Reyn's promise is complete crash-recovery of file content that lands inside the workspace tree, together with the runtime substrate (the event/WAL log and runtime snapshots). A crash at any point recovers that state completely — no half-applied step, no silently lost work. This page states exactly what the promise covers and where its boundary is.

Why a boundary, not "the whole filesystem"¶

Guaranteeing recovery for every byte a process might touch is not achievable: a workflow can shell out, a subprocess can write anywhere it has rights, an external tool can mutate files Reyn never sees. A system that claimed to recover all of that would be claiming something it cannot deliver.

So Reyn draws an explicit boundary instead, and the boundary is workspace-tree membership — does the written file live inside the workspace tree? State inside the tree is recoverable; everything else is best-effort. The promise is precise rather than aspirational — complete within a stated boundary is a guarantee you can build on; "we try to recover everything" is not.

Two layers: tracking vs. content-recovery¶

It helps to separate two distinct things Reyn does, because they have different scopes:

L1 — per-mutation tracking. Does Reyn emit an event for each write? This covers Control IR file ops only (file.write / file.edit / file.delete → a workspace_updated audit event). L1 is audit-only — it records that a mutation happened; it is not the recovery mechanism.
L2 — file-content recovery. Can Reyn restore the actual bytes after a crash? This is the whole workspace tree, captured by shadow-git at each generation cut (a git add -A over the entire work-tree, committed and tagged reyn-gen-<seq>). L2 captures a file regardless of how it was written — as long as it lives in the tree.

The recovery boundary is L2 — tree membership. L1 (per-mutation tracking) is strictly narrower (Control IR only).
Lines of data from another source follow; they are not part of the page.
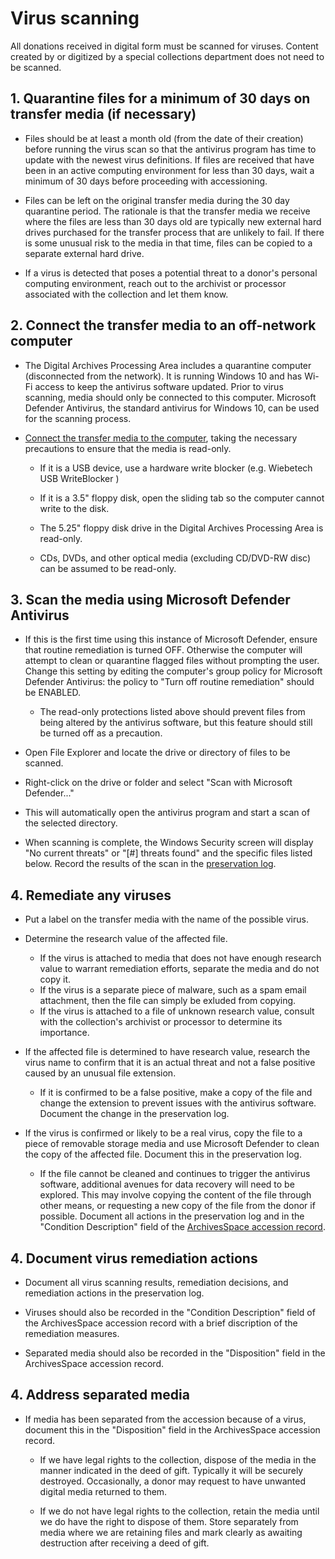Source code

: # Virus scanning

All donations received in digital form must be scanned for viruses. Content created by or digitized by a special collections department does not need to be scanned.

## 1. Quarantine files for a minimum of 30 days on transfer media (if necessary)

* Files should be at least a month old (from the date of their creation) before running the virus scan so that the antivirus program has time to update with the newest virus definitions. If files are received that have been in an active computing environment for less than 30 days, wait a minimum of 30 days before proceeding with accessioning.

* Files can be left on the original transfer media during the 30 day quarantine period. The rationale is that the transfer media we receive where the files are less than 30 days old are typically new external hard drives purchased for the transfer process that are unlikely to fail. If there is some unusual risk to the media in that time, files can be copied to a separate external hard drive.

* If a virus is detected that poses a potential threat to a donor's personal computing environment, reach out to the archivist or processor associated with the collection and let them know.

## 2. Connect the transfer media to an off-network computer

* The Digital Archives Processing Area includes a quarantine computer (disconnected from the network). It is running Windows 10 and has Wi-Fi access to keep the antivirus software updated. Prior to virus scanning, media should only be connected to this computer. Microsoft Defender Antivirus, the standard antivirus for Windows 10, can be used for the scanning process.

* [Connect the transfer media to the computer](./read-legacy-media.md), taking the necessary precautions to ensure that the media is read-only.

    * If it is a USB device, use a hardware write blocker (e.g. Wiebetech USB WriteBlocker )

    * If it is a 3.5" floppy disk, open the sliding tab so the computer cannot write to the disk.

    * The 5.25" floppy disk drive in the Digital Archives Processing Area is read-only.

    * CDs, DVDs, and other optical media (excluding CD/DVD-RW disc) can be assumed to be read-only.

## 3. Scan the media using Microsoft Defender Antivirus

* If this is the first time using this instance of Microsoft Defender, ensure that routine remediation is turned OFF. Otherwise the computer will attempt to clean or quarantine flagged files without prompting the user. Change this setting by editing the computer's group policy for Microsoft Defender Antivirus: the policy to "Turn off routine remediation" should be ENABLED.
    * The read-only protections listed above should prevent files from being altered by the antivirus software, but this feature should still be turned off as a precaution. 

* Open File Explorer and locate the drive or directory of files to be scanned. 

* Right-click on the drive or folder and select "Scan with Microsoft Defender..."

* This will automatically open the antivirus program and start a scan of the selected directory. 

* When scanning is complete, the Windows Security screen will display "No current threats" or "[#] threats found" and the specific files listed below. Record the results of the scan in the [preservation log](./preservation-log.md).

## 4. Remediate any viruses

* Put a label on the transfer media with the name of the possible virus.

* Determine the research value of the affected file. 
    * If the virus is attached to media that does not have enough research value to warrant remediation efforts, separate the media and do not copy it.
    * If the virus is a separate piece of malware, such as a spam email attachment, then the file can simply be exluded from copying.
    * If the virus is attached to a file of unknown research value, consult with the collection's archivist or processor to determine its importance.

* If the affected file is determined to have research value, research the virus name to confirm that it is an actual threat and not a false positive caused by an unusual file extension. 
    * If it is confirmed to be a false positive, make a copy of the file and change the extension to prevent issues with the antivirus software. Document the change in the preservation log.

* If the virus is confirmed or likely to be a real virus, copy the file to a piece of removable storage media and use Microsoft Defender to clean the copy of the affected file. Document this in the preservation log.
    * If the file cannot be cleaned and continues to trigger the antivirus software, additional avenues for data recovery will need to be explored. This may involve copying the content of the file through other means, or requesting a new copy of the file from the donor if possible. Document all actions in the preservation log and in the "Condition Description" field of the [ArchivesSpace accession record](./accession_record_archivesspace.md).

## 4. Document virus remediation actions

* Document all virus scanning results, remediation decisions, and remediation actions in the preservation log.

* Viruses should also be recorded in the "Condition Description" field of the ArchivesSpace accession record with a brief discription of the remediation measures.

* Separated media should also be recorded in the "Disposition" field in the ArchivesSpace accession record.

## 4. Address separated media

* If media has been separated from the accession because of a virus, document this in the "Disposition" field in the ArchivesSpace accession record.

    * If we have legal rights to the collection, dispose of the media in the manner indicated in the deed of gift. Typically it will be securely destroyed. Occasionally, a donor may request to have unwanted digital media returned to them.

    * If we do not have legal rights to the collection, retain the media until we do have the right to dispose of them. Store separately from media where we are retaining files and mark clearly as awaiting destruction after receiving a deed of gift.

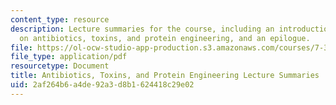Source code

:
 ```yaml
---
content_type: resource
description: Lecture summaries for the course, including an introduction, information
  on antibiotics, toxins, and protein engineering, and an epilogue.
file: https://ol-ocw-studio-app-production.s3.amazonaws.com/courses/7-344-antibiotics-toxins-and-protein-engineering-spring-2007/2af264b6a4de92a3d8b1624418c29e02_7344_lecture_sum.pdf
file_type: application/pdf
resourcetype: Document
title: Antibiotics, Toxins, and Protein Engineering Lecture Summaries
uid: 2af264b6-a4de-92a3-d8b1-624418c29e02
---
```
A file can be fully recoverable (L2) without being individually tracked (L1).

Inside the boundary — content-recoverable¶

Writes whose result lands in the workspace tree, so L2 captures them:

Control IR file ops — permission-gated, L1-tracked, and L2-captured. Fully covered: tracked per mutation and recoverable by content.
sandboxed_exec writes inside the workspace tree — with cwd at the workspace base dir and relative paths, the output lands in the tree. L2 recovered, but L1 untracked (no per-write event — recovery is by tree capture, not by an audit record).
Container-backend work-tree writes — captured at L2 (the runner runs shadow-git on the container side of the work-tree).

Outside the boundary — best-effort, not recovered¶

Writes whose result does not land in the workspace tree, so tree capture never sees them:

Writes outside the workspace tree — absolute paths such as /tmp or $HOME from sandboxed_exec or unsafe-mode Python.
MCP / external-process filesystem access — external by construction, so outside the tree capture entirely.
Noop-sandbox platforms — on platforms without an enforcing sandbox (anything other than macOS Seatbelt / Linux Landlock), arbitrary-path writes are not isolated ("no isolation enforced"), so nothing constrains them into the tree.

These may survive a crash, but Reyn makes no completeness promise about them — the tree capture holds no copy to restore. Work that must be recoverable should land inside the workspace tree.

Not a bypass (safe by construction): the safe-mode python op and the CodeAct op cannot write to the filesystem at all — open and subprocess are banned — so they create no outside-boundary writes.

A note on enforcement precision¶

The boundary's essence is tree-membership. The exact mechanics that keep writes inside the tree — host vs. container sandbox enforcement consistency, the default write_paths, and the precise filesystem reach of MCP servers — are backend- and platform-dependent enforcement details. Treat the tree-membership boundary as the durable contract, and the per-backend enforcement as the mechanism that upholds it to varying precision, rather than assuming uniform enforcement everywhere.

Current state: the runtime / workspace durability asymmetry¶

Being honest about where the boundary's durability stands today, distinct from its scope:

Runtime substrate (WAL + snapshots) is power-loss durable — the fsync-per-append contract means an OS crash or a power cut loses nothing that was committed.
Workspace content recovery (L2) is not yet fsync-ordered — on a hard power loss the captured tree can end up diverged from the runtime state it should pair with.

This asymmetry is in progress, not a settled design choice. The direction is to bring L2 under a durability + ordering barrier that mirrors the WAL, so the entire inside-boundary set is power-loss durable, not just the runtime half. Until that lands, the completeness guarantee holds for clean process crashes; the power-loss edge for workspace content is the gap being closed. The boundary principle does not change — only how far its durability currently reaches.